Santo Domingo Este. – En Cancino Adentro, el día a día se ha convertido en una carrera de obstáculos. Hoyos, lodo, tuberías rotas y la constante amenaza de la delincuencia marcan la rutina de una comunidad que asegura vivir en el abandono, mientras las promesas oficiales se diluyen con cada temporada de lluvias.
Moradores denuncian que las calles han colapsado casi por completo. Desplazarse a pie o en vehículos resulta “casi imposible”, describen, debido a los enormes cráteres que transforman las vías principales en caminos vecinales. Los motoconchistas esquivan zanjas, los carros se averían con frecuencia y, cuando llueve, el fango convierte el tránsito en una odisea.
“Los vehículos pasan más tiempo en el taller que en la casa. Para caminar hay que buscar hasta un burro por el lodo”, relata Máximo Jiménez, uno de los residentes afectados.
Aunque el sector cuenta con servicio de agua potable, múltiples averías en las tuberías provocan desperdicios constantes que reducen el suministro efectivo a los hogares. Los vecinos aseguran que han reportado la situación en reiteradas ocasiones sin obtener respuesta, mientras el líquido se pierde entre filtraciones y calles anegadas.
A esta precariedad se suma la inseguridad. Los comunitarios afirman que los asaltos se han vuelto frecuentes, sobre todo en las primeras horas de la mañana, cuando los trabajadores salen rumbo a sus empleos. “Aquí no se ve una patrulla. A las cinco o seis comienzan a salir los obreros y muchos son atracados”, denuncian.
Explican que la falta de motores y otro vehículo que permita el patrullaje debido a que el sector ha crecido bastante y una camioneta no da basto para el patrullaje, ni para el servicio del 911.

Una historia de rezago
Cancino Adentro arrastra una deuda histórica. En sus orígenes funcionó como vertedero del Gran Santo Domingo, clausurado durante la gestión del exalcalde Rafael Corporán de los Santos. Décadas después, el territorio fue ocupado por familias que levantaron viviendas improvisadas, muchas de zinc y madera, aún expuestas a cañadas y aguas residuales.

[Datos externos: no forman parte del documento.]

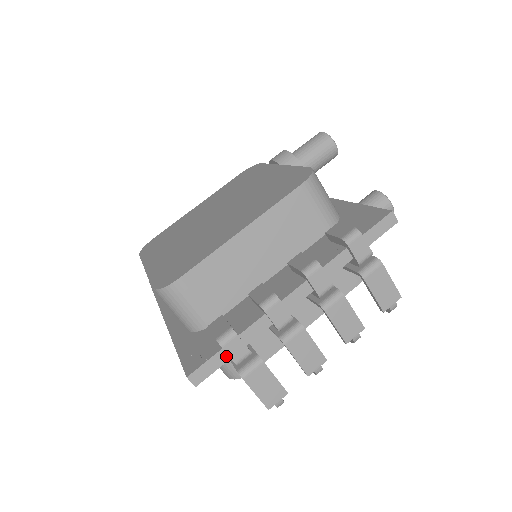
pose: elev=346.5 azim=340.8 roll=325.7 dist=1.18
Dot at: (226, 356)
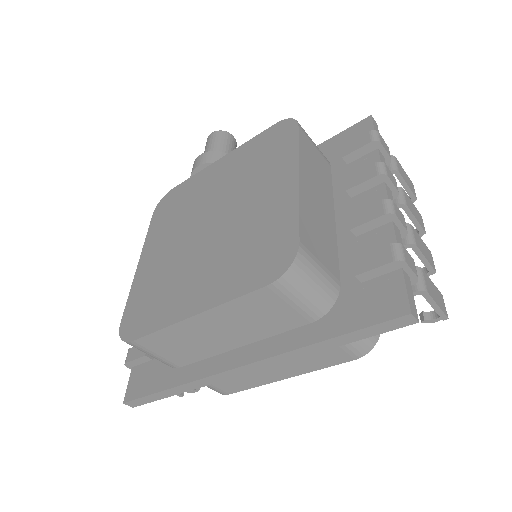
Dot at: (407, 276)
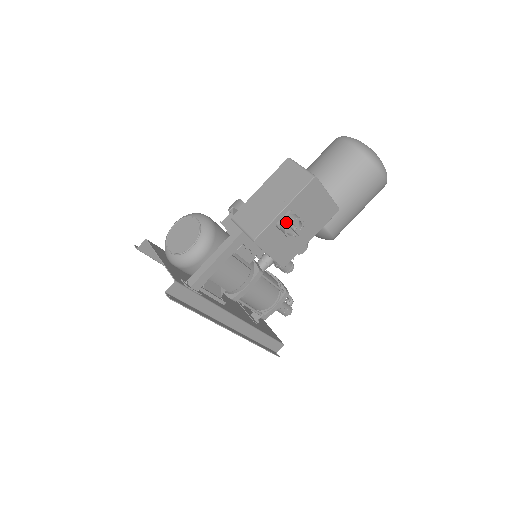
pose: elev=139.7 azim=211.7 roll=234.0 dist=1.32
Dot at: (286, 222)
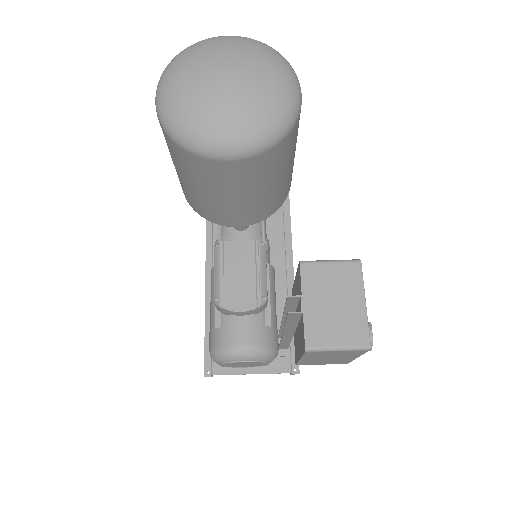
Dot at: occluded
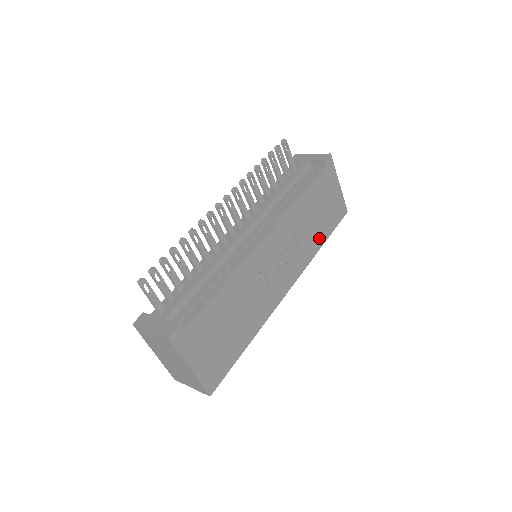
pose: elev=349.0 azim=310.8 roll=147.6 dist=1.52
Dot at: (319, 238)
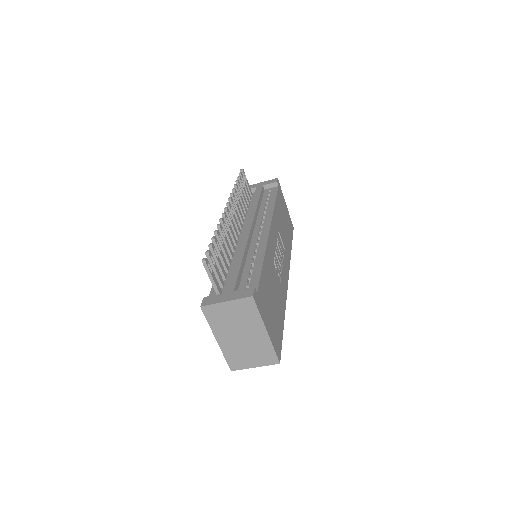
Dot at: (289, 243)
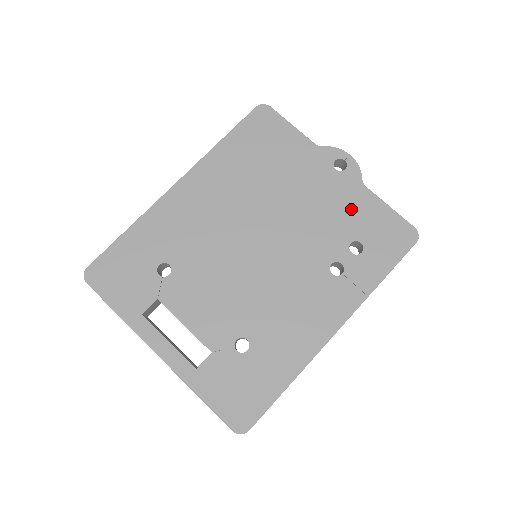
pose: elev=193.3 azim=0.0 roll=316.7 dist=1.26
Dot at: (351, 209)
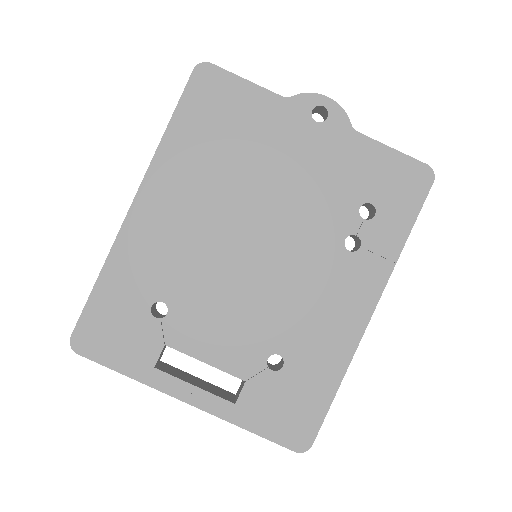
Dot at: (348, 166)
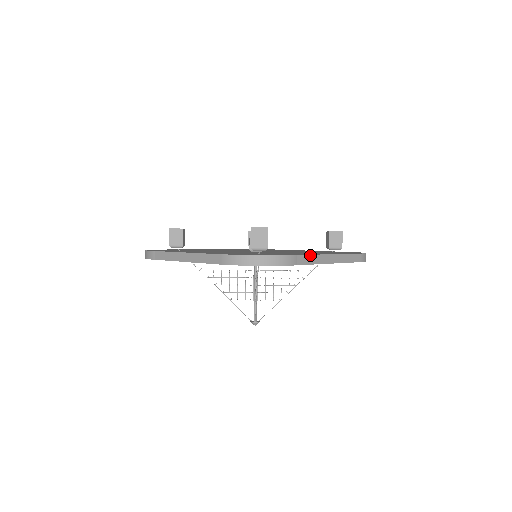
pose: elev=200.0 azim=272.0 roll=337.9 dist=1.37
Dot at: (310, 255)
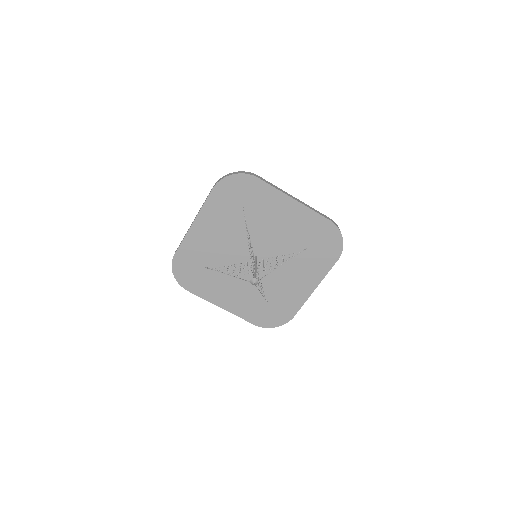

Más de 40 años después, el barrio continúa con escasos sistemas de drenaje, sin canalización adecuada de aguas negras y con estructuras habitacionales frágiles que amenazan con colapsar ante cualquier tormenta.
Trece años esperando una escuela
El rostro más visible del abandono es la inconclusa Escuela Básica Santiago Hirujo Sosa, levantada en la calle Antonio Guzmán cuya construcción lleva más de 13 años.
El plantel fue proyectado con 24 aulas, capacidad para 600 estudiantes, comedor y espacios para la jornada extendida. Sin embargo, permanece con pintura base, sin ventanas ni puertas, sin cancha terminada y con aulas a medio construir.
La obra, adscrita al Ministerio de Educación de la República Dominicana y ubicada en el Distrito Escolar 10-03, se inició en 2012, pero nunca fue concluida. Según residentes, la falta de fondos y fallas estructurales han paralizado los trabajos en varias ocasiones.
“El Estado no ha depositado. Si no entregan el dinero, los ingenieros se van. Ya muchas cosas están avanzadas, pero falta terminar”, explica Manuel, vecino de la zona.
Padres aseguran que deben enviar a sus hijos a centros educativos lejanos, enfrentar sobrecupos o esperar años para conseguir inscripción. “Para inscribir a un muchacho hay que rogar. Todos los planteles están llenos y la escuela del sector nunca la terminan”, afirma Leonardo, comerciante.
Un clamor colectivo
Ante este panorama, los comunitarios piden la intervención urgente de las autoridades municipales y del Gobierno central para reparar calles, reforzar la seguridad, corregir las fallas del acueducto y concluir la infraestructura escolar.
“Solo queremos condiciones dignas para vivir y que nuestros hijos tengan oportunidades”, resume Fe María.
Mientras tanto, Cancino Adentro sigue resistiendo entre el barro y la incertidumbre, esperando que las promesas oficiales se conviertan, por fin, en soluciones reales.